◆ **Source document**
"""
Laser diodes are extensively used in optical transmission systems as light emitters for transmitting data in digital form over telecommunications networks. Optical transmission is based around generating a constant optical signal regardless of changes in the laser diode's operating environmental conditions or ageing considerations resultant from the progress of time.
The transmission is achieved by analysis of the laser's optical power output/current input characteristic curve, which has an initial inactive linear portion which is almost horizontal with a very slight upward slope. The curve then has a knee portion which is generally called the threshold point at which stimulated light emission commences. The characteristic curve then continues as a relatively linear portion with a relatively steep slope. This, is referred to as the linear operating portion or operating region of the slope, and is the usual operating region for optical transmission systems.
A typical optical transmitter 100 includes a laser diode 200, a monitor photo diode 300 and a laser diode driver 400 and is shown in FIG. 1. The laser diode 200/laser diode driver 400 combination is factory calibrated to a particular average power Pav, and optical modulation amplitude (OMA). Two currents are controlled by the laser diode driver 400. A DC bias current is applied to the laser diode of value sufficient to maintain a predetermined average optical power output. A switched modulation current is applied to the laser diode 200 to establish a predetermined modulation amplitude OMA.
"""
◆ **Task goal**
Return, word for word, the passage of the laser diode text starting at "The transmission is" and ending at "optical transmission systems.". The data that follow come from a different source.

◆ **Source excerpt**
"""
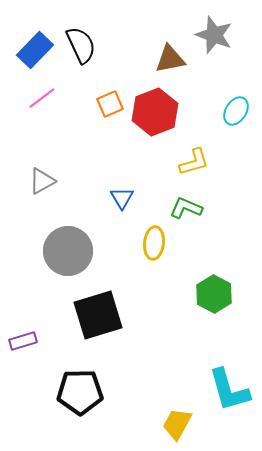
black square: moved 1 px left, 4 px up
"""
◆ **Output for this task**
The transmission is achieved by analysis of the laser's optical power output/current input characteristic curve, which has an initial inactive linear portion which is almost horizontal with a very slight upward slope. The curve then has a knee portion which is generally called the threshold point at which stimulated light emission commences. The characteristic curve then continues as a relatively linear portion with a relatively steep slope. This, is referred to as the linear operating portion or operating region of the slope, and is the usual operating region for optical transmission systems.